> [Text provided]:
▬▬▬▬▬▬

Zooming in to the Scale of ‘LEGO Ninjago’

Animal Logic animation director Matt Everitt, FX supervisor Miles Green and CG/VFX supervisor Greg Jowle discuss the unique challenges of crafting ‘The LEGO Ninjago Movie.’

Warner Bros.’ third installment in the LEGO franchise, The LEGO Ninjago Movie, directed by Charlie Bean, Paul Fisher and Bob Logan, delivers a new perspective on the LEGO universe, fusing the stop-motion style of the previous films with elements of the natural world as though a kid were creating a LEGO universe in his own backyard.

Sydney-based animation facility Animal Logic has handled all of the animation for all three films. Animation director Matt Everitt, who worked on the previous two LEGO films, as well X-Men: Days of Future Past (2014), Walking with Dinosaurs 3D (2013) and Happy Feet Two (2011), explained that he started working with director Charlie Bean early in preproduction, before the film was even greenlit.

▬▬▬▬▬▬

Source data

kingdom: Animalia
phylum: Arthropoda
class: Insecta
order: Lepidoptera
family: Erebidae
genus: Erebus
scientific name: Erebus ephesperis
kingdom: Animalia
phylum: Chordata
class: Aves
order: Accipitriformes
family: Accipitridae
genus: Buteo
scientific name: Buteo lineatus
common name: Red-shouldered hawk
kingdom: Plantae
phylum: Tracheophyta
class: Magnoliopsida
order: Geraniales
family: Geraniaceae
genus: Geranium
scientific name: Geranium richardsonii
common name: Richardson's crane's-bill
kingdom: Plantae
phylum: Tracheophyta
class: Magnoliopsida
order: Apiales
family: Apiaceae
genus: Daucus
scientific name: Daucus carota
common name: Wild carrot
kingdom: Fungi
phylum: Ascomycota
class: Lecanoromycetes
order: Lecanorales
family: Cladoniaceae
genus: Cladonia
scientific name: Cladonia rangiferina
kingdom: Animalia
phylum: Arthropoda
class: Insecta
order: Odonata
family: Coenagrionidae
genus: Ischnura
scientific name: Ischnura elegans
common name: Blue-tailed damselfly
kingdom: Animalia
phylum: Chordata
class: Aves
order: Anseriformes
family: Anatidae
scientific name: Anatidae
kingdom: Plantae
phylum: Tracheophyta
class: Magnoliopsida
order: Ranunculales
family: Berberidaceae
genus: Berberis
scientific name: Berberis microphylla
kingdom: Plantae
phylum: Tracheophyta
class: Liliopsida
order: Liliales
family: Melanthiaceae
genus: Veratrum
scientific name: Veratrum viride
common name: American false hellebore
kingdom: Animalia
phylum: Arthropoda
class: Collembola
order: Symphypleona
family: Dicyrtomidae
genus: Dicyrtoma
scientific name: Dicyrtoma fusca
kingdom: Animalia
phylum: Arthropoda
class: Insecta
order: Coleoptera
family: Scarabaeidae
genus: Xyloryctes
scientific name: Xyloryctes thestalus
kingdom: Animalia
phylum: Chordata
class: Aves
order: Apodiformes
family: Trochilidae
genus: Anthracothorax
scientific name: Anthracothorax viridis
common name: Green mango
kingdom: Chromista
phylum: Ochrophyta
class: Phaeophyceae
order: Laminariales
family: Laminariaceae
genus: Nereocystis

▬▬▬▬▬▬

> [Jobs]:
(1) Can you reproduce, word for word, the stretch of the LEGO Ninjago article from "Sydney-based animation facility" through "was even greenlit."?
(2) Will you write out, without any changes, the stretch of the rows from the line containing "genus: Anthracothorax" through the last line of the rows, with both ends included?
The article and the rows have nothing to do with each other.

> [The responses]:
(1)
Sydney-based animation facility Animal Logic has handled all of the animation for all three films. Animation director Matt Everitt, who worked on the previous two LEGO films, as well X-Men: Days of Future Past (2014), Walking with Dinosaurs 3D (2013) and Happy Feet Two (2011), explained that he started working with director Charlie Bean early in preproduction, before the film was even greenlit.

(2)
genus: Anthracothorax
scientific name: Anthracothorax viridis
common name: Green mango
kingdom: Chromista
phylum: Ochrophyta
class: Phaeophyceae
order: Laminariales
family: Laminariaceae
genus: Nereocystis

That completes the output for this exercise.